1980'li yılların sonunda, rektal tümörlerin endoskopik ultrasound taraması çalışmaları sırasında ve özellikle ince ve sert endoultrasound problarının kullanıldığı vakalarda sfinkterlerin mükemmel görüntülenebildiği dikkati çekmiştir (3,4). Zamanla daha da geliştirilen bu ultrasound probları ile ve 7.5-10 mHz frekanslarda, anorektumun duvar tabakaları ve komşu kas/sfinkter yapıların ayrıntılı görüntülenmesi mümkün olmuştur. Komputerize tomografi ve nükleer magnetik rezonans gibi tekniklerin dahi anorektumun duvar tabakaları ve etraf kas yapılarını ayrıştıramadığı günümüz teknolojisinde, anorektal bölgenin anatomik olarak en ayrıntılı ve gelişmiş inceleme yöntemi transanal endoskopik ultrasound incelemedir.

Anorektal fizyolojik testler – anorektal manometri.
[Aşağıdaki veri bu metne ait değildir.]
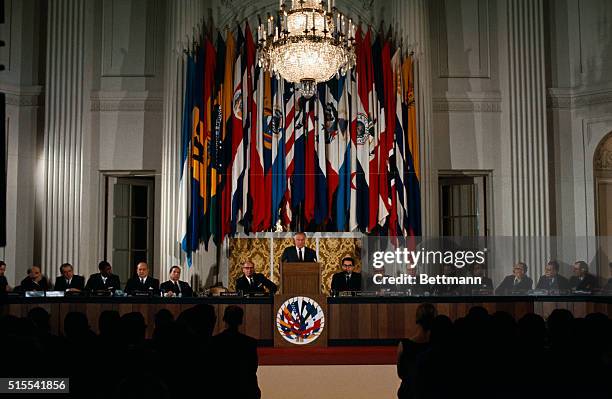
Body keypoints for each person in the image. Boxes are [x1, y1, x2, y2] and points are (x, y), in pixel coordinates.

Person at [211, 306, 261, 399]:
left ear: (224, 319)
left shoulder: (214, 342)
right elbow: (252, 369)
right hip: (245, 390)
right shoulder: (250, 343)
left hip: (221, 390)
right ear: (241, 321)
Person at [397, 303, 437, 399]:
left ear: (417, 320)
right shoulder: (437, 346)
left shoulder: (404, 345)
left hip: (408, 392)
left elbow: (401, 374)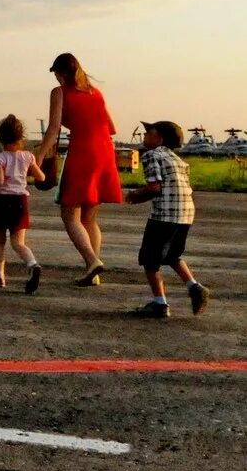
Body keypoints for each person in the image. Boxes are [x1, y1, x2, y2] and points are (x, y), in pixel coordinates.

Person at [35, 53, 121, 287]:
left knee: (69, 213)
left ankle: (92, 261)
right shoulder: (95, 92)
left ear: (60, 73)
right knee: (89, 217)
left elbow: (53, 129)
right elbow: (112, 127)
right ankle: (93, 273)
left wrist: (38, 157)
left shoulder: (59, 92)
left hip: (82, 152)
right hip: (104, 152)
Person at [124, 121, 210, 318]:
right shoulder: (179, 160)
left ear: (159, 138)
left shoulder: (152, 155)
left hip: (165, 215)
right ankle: (194, 287)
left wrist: (135, 194)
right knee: (172, 255)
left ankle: (159, 303)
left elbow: (155, 188)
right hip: (185, 213)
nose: (145, 136)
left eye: (149, 133)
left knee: (149, 259)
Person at [0, 114, 43, 293]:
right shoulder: (28, 157)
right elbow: (41, 177)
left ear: (1, 138)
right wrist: (26, 172)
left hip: (1, 201)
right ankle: (32, 263)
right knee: (18, 242)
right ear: (21, 137)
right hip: (20, 201)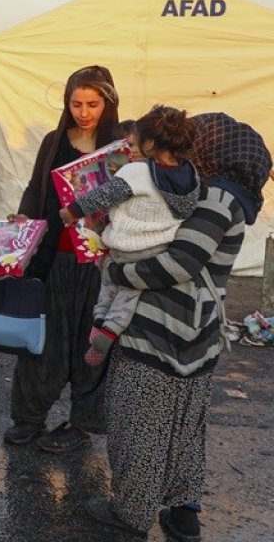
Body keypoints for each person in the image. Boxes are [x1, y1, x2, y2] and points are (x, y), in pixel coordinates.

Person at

Transanal ultrasound ile anatomik incelemenin yanısıra, yukarıda tanımlanan fizyolojik olguların da kantitatif duyu ve basınç ölçümleriyle irdelenmesi önemlidir (1,3,4). Bu amaçla, 0.5 mm aralıklarla basınç ileticileri içeren özel kateterler (su perfüzyonlu sistem ya da balonlu basınç ileticileri) ile anal kanal (ve aşağı rektum) basınçları çeşitli koşul ve manevralarla komputerize olarak incelenir ve kaydedilir. Bu kateterlerin en ucuna ilave edilen ve hava ile şişirilebilen balonlar yardımıyla, defekasyon ile ilgili duyu ve sfinkter yanıtları da irdelenir. Bu sistemle irdelenen parametreler (örneğin; dinlenme basıncı – normal 40 mm Hg, kontraksiyon basıncı – 80 mm Hg, rektoanal inhibitör refleks – 10-30 cc balon hacmi ile), pelvik taban hastalıklarının fonksiyonel yönünü tanımlar ve ayırıcı tanısını sağlar. Fizyolojik testler kapsamında yeralan diğer testler, EAS elektromyografi (EMG) ve pudendal sinir terminal motor latency (bekleme süresi) – PNTML'dir. Pelvik taban kaslarının tonik aktivitesi, uygun elektrodlarla kaydedilebilen devamlı bir elektrik aktivite oluşturur. Bu elektrik aktivitenin konvansiyonel EMG teknolojisi kullanılarak değerlendirilmesi mümkündür. EMG çalışmalarının yorum farklılıklarına açık olması ve gluteal ya da adduktor kaslar gibi komşu kasların elektrik aktivitelerinden etkilenmesi gibi zayıf noktaları olmasına karşın, özellikle tek lifli iğne (single-fiber needle) EMG ile kantitatif olarak kas liflerinin densitesi ölçülerek yoruma gidilebilir. EAS EMG'de kas lifi densitesi, 60 yaşın üzerindeki şahıslarda ve fekal inkontinenste artar ve kollateral reinnervasyona işaret eder. PNMTL ise pudendal sinir integritesini gösteren son derece önemli ve duyarlı bir testtir. Elektrik stimülatör ve alıcı içeren bir parmak elektrodu ile, rektal yolla pudendal sinire stimulus verilir ve EAS kasılması kaydedilir. Stimulus verilmesiyle EAS kasılması arasında geçen süre (terminal latency) normalde 2.0 ± 0.1 ms'dir. Pudendal sinir harabiyetinde bu süre tipik olarak artar. Bütün bu ölçümlerin sonunda balon ile defekasyon simulasyonu (baloon pseudodefecation) uygulanır. Kateter ucundaki balon yine rektum içine yerleştirilir ve şişirildikten sonra hastanın ıkınarak bunu çıkarması istenir. Normalde 40 cc hava ile şişirilmiş balonun ıkınmakla çıkarılabilmesi gerekir. Aşağıda bahsedilen anorektal çıkış obstrüksiyonu vakalarında bu manevra hasta tarafından gerçekleştirilemez.

Sinedefekografi.

Defekasyon mekanizmasının dinamik radyolojik incelemesidir. Rektumun retrograd baryum ile doldurulmasından sonra, hasta radyolusent bir klozete oturtulur ve defekasyon işlemi skopik olarak kaydedilir. Anal kanalın boyu, anorektal açı ve defekasyon sırasında genişlemesi gibi yukarıda bahsedilen unsurların incelenmesi dışında, rektal prolapsus, enterosel, rektosel gibi anatomik defektler de tanımlanır. Sinedefekografi, rektal mukozal yüzeyin ya da lümenin değerlendirilmesi için uygulanmaz.